§ **Provided information**:
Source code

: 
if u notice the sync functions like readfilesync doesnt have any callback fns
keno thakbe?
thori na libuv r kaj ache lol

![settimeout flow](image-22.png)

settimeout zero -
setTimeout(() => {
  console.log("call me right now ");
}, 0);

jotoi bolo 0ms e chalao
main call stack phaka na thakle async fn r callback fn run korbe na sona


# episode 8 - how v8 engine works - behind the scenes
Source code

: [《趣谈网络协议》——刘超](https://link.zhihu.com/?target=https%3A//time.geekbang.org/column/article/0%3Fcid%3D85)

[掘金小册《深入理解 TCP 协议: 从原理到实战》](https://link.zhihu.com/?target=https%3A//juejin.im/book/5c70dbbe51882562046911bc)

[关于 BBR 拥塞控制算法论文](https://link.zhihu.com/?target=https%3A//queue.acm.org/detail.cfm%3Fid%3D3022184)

§ **What the exercise asks**: Reproduce every entry above so that each one matches its source exactly.

§ **Expected output**:
Source code

: 
if u notice the sync functions like readfilesync doesnt have any callback fns
keno thakbe?
thori na libuv r kaj ache lol

![settimeout flow](image-22.png)

settimeout zero -
setTimeout(() => {
  console.log("call me right now ");
}, 0);

jotoi bolo 0ms e chalao
main call stack phaka na thakle async fn r callback fn run korbe na sona


# episode 8 - how v8 engine works - behind the scenes
Source code

: [《趣谈网络协议》——刘超](https://link.zhihu.com/?target=https%3A//time.geekbang.org/column/article/0%3Fcid%3D85)

[掘金小册《深入理解 TCP 协议: 从原理到实战》](https://link.zhihu.com/?target=https%3A//juejin.im/book/5c70dbbe51882562046911bc)

[关于 BBR 拥塞控制算法论文](https://link.zhihu.com/?target=https%3A//queue.acm.org/detail.cfm%3Fid%3D3022184)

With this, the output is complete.